__What is expected__.
Should a line below contain the word "candle", report it.

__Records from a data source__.
—————

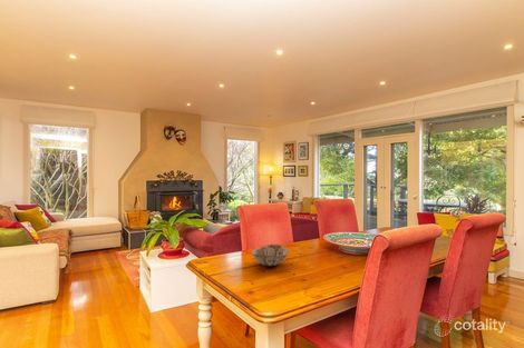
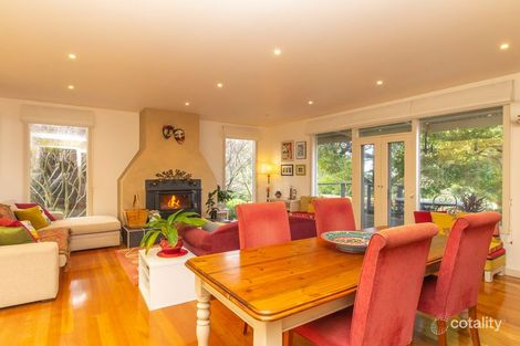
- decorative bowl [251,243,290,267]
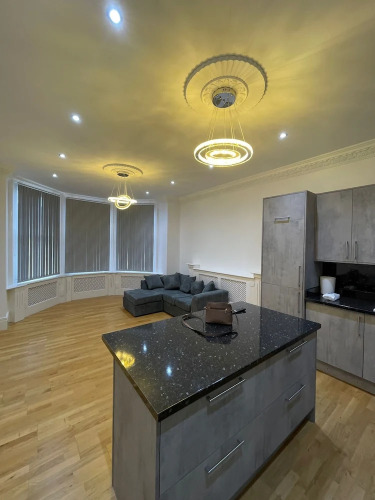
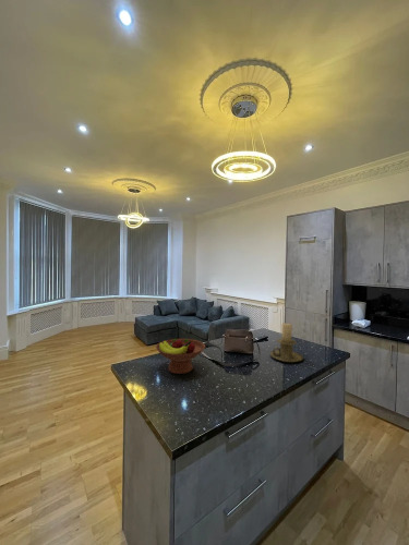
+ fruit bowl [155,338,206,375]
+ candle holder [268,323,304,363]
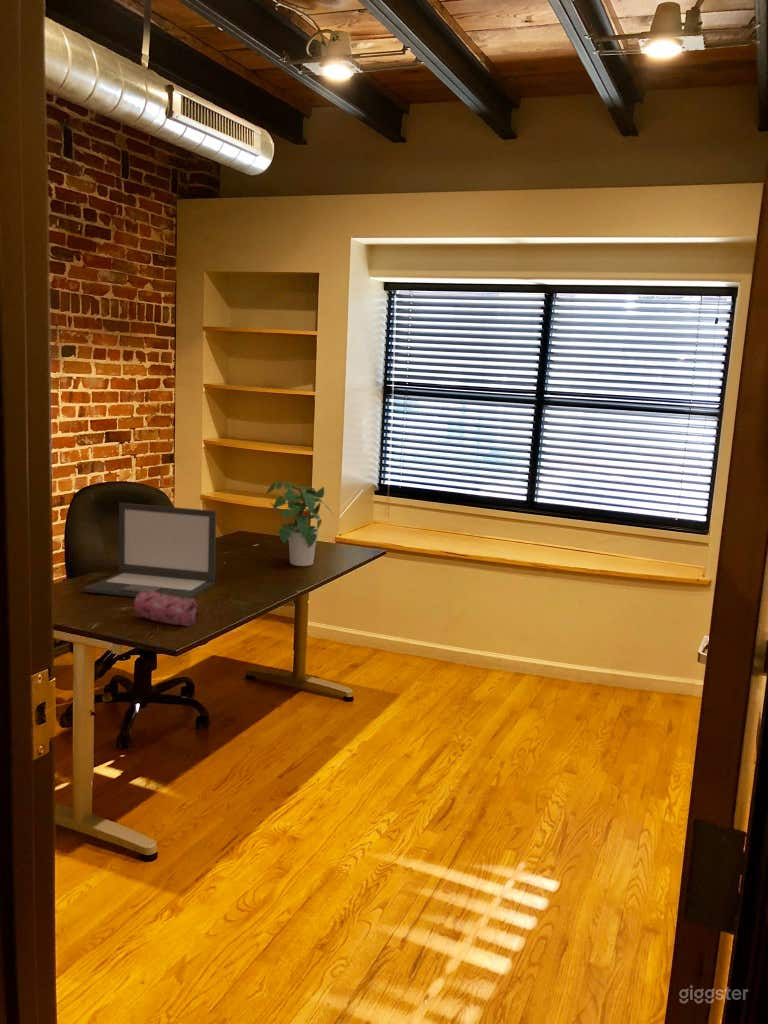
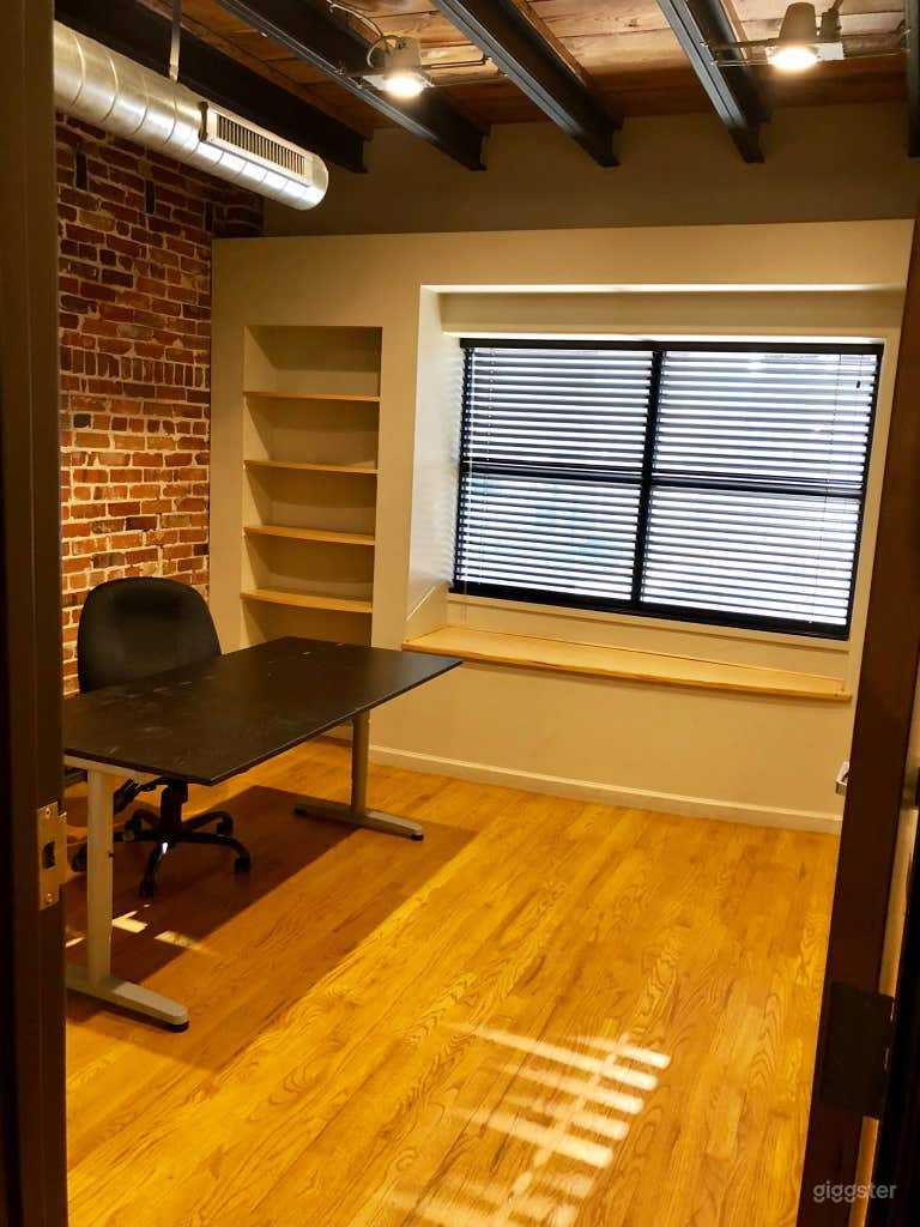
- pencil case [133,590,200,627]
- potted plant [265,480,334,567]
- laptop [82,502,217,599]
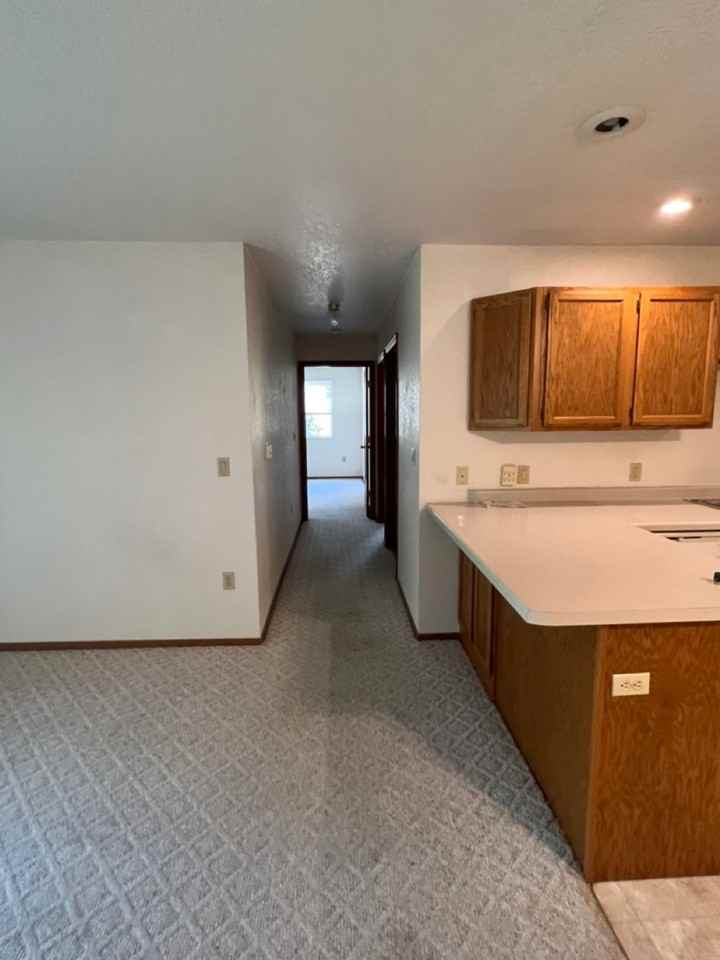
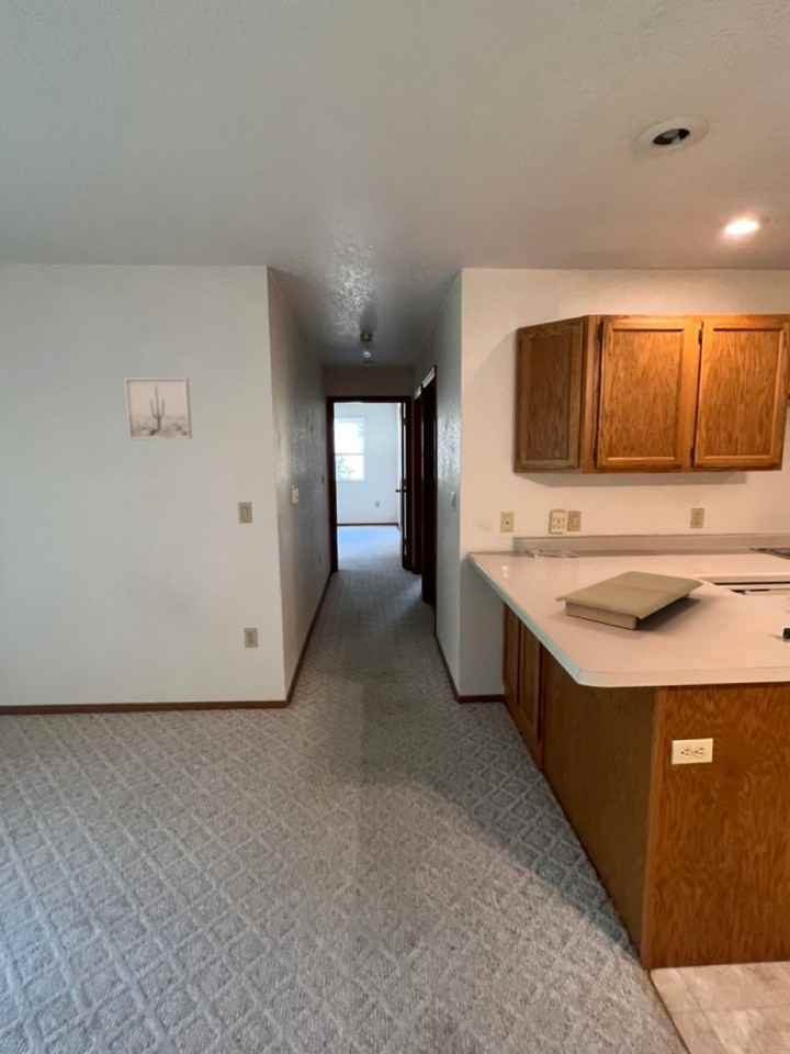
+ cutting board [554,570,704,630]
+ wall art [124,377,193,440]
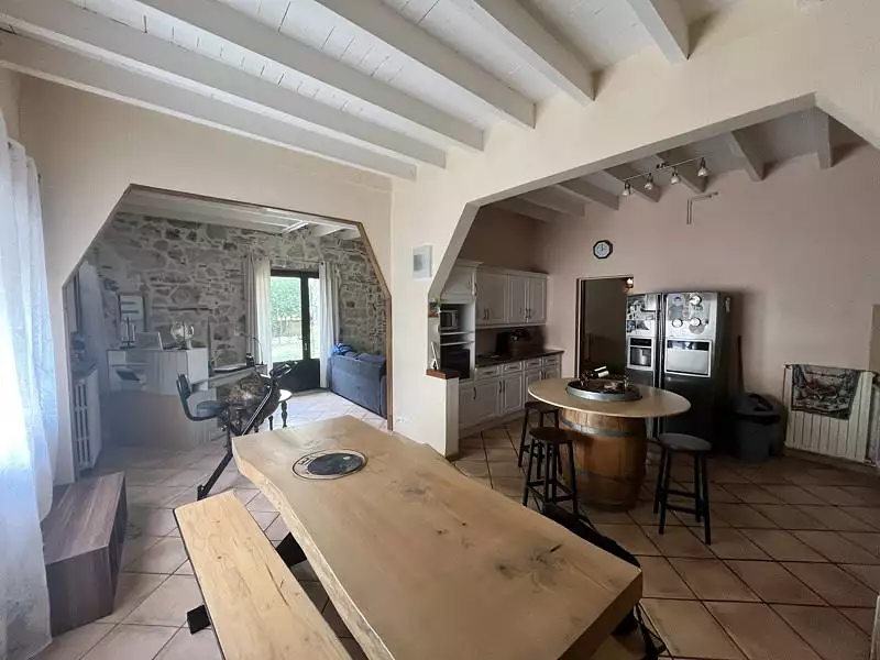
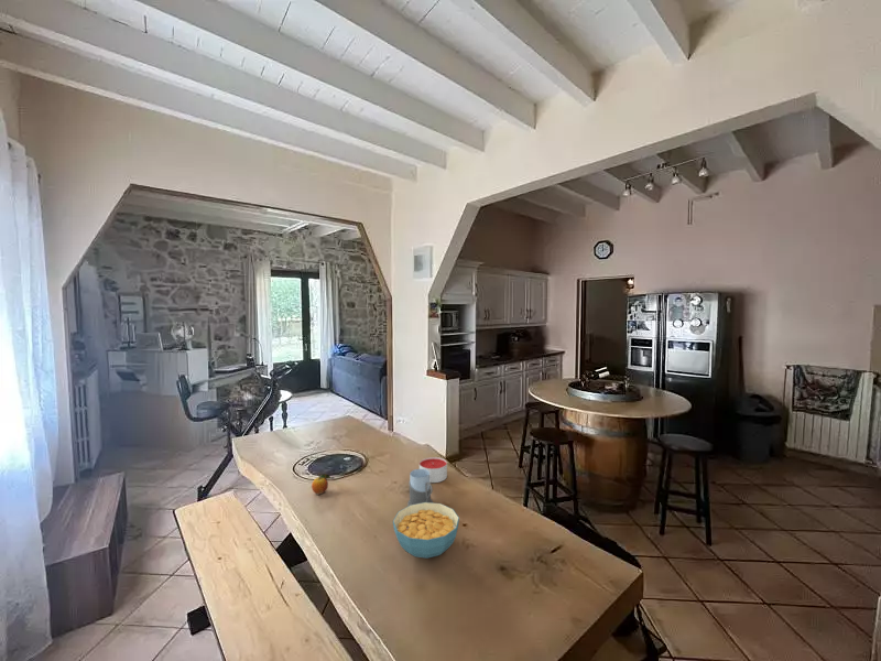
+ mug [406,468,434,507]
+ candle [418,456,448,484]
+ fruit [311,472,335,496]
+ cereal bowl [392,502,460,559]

—————

__Output of the exercise__.
+ candle holder [268,323,304,363]
+ candle [418,456,448,484]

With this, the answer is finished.